- Classroom setting- I like to have at least one horseshoe table where I can do my whole group teaching, and generally fits most of my students. I also like to have individual desks and nooks where my students can do their work independently. I also have two computers which I have set up as centers.
- Develop routines with the students- Explain to them what they need to do when they come in the classroom. Also, what they're going to do when they leave the room. This is especially important when I have back to back groups and students are coming in and leaving right around the same time. I wish I had some pictures of the classroom to show you.
- Go over the rules and expectations with the students- I go over my expectations and guidelines in the classroom. I also go over my classroom management system. In the past I've always used sticker charts (fill up your chart and you can earn a prize from the treasure box) I discovered Class Dojo last year and plan to use that as my primary management system this year. If you haven't discovered it I highly recommend it!!
- Get to know the students your working with- It's really important to get to know your students, and develop a rapport with them. It will help a lot when teaching them and prevent a lot of behavior problems. Go through their ieps and find out their goals and the areas of need so that you know how to plan. The first few weeks of school I give a lot of assessments, and plan a lot of getting to know you activities so I can figure out strengths and weaknesses, as well as interests.

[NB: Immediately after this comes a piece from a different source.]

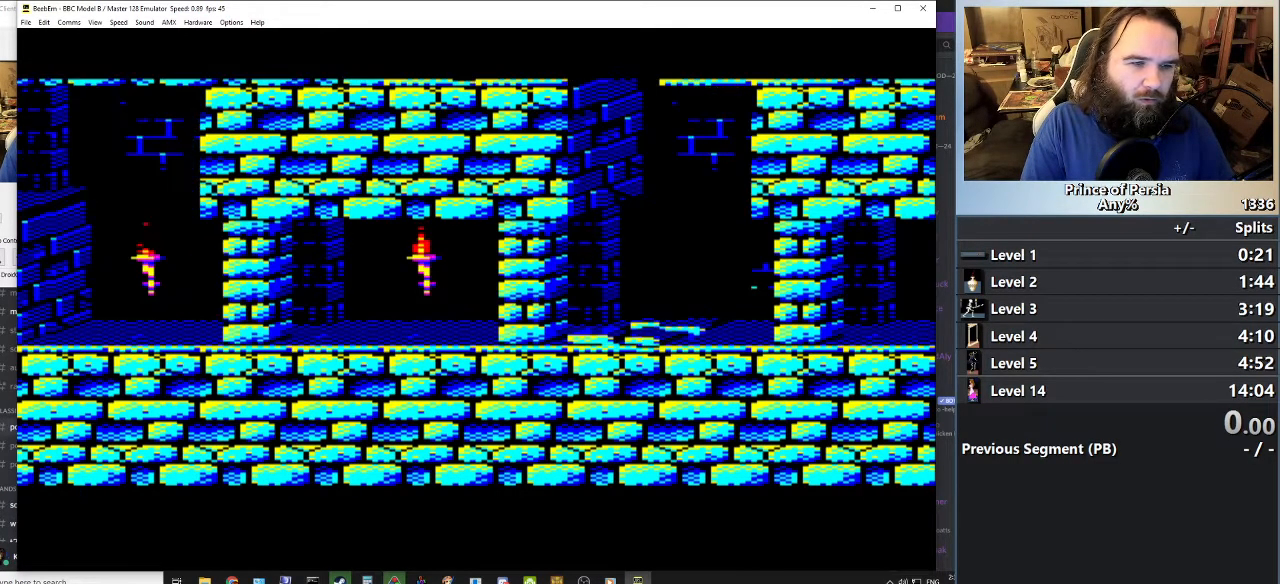
{"keys": ["left"], "events": []}
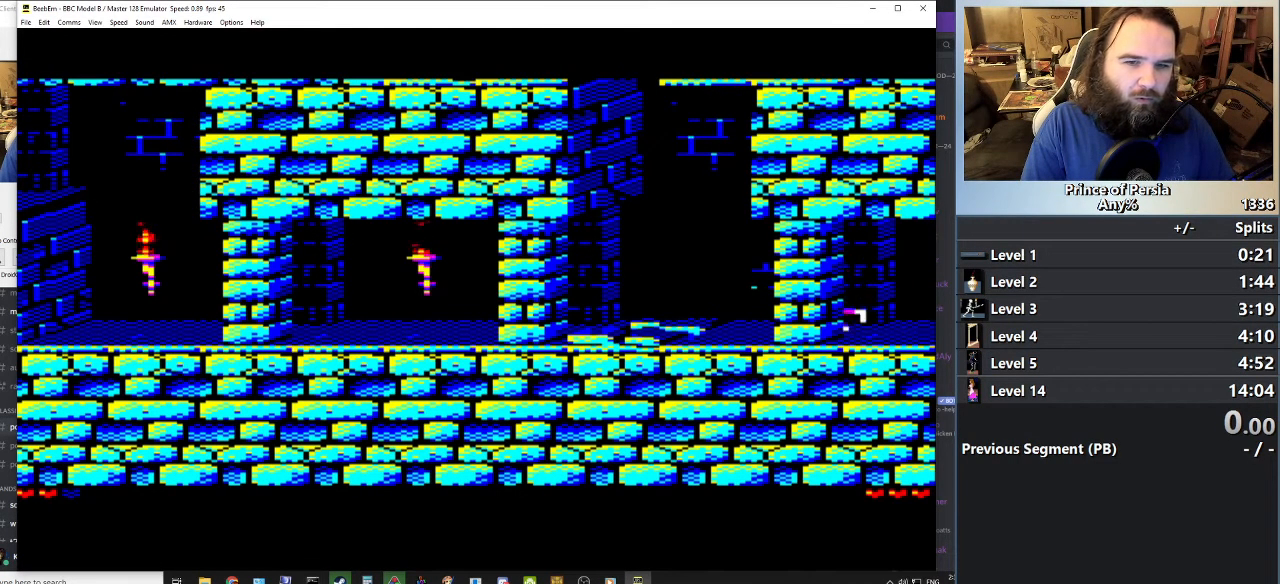
{"keys": ["jump", "left"], "events": [[501, "jump", "down"]]}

- Learn about classroom management- Two of the best books I've read about classroom management and discipline is the First Days of School by Harry and Rosemary Wong and Fred Jones Positive Discipline. The First Days of School is a really good book to read for new teachers. There are a lot of good tips in there about setting up a classroom, creating and communicating expectations and routines and starting off your school year on a positive note. I'd recommend it any first year teacher.
The other book that I'd recommend is Fred Jones Positive Discipline. This book has a lot of good tips about working with students. He talks about the importance of body language and acting like you mean it, as well as proximity when dealing with students that are misbehaving and the importance of not engaging with a student who is talking back.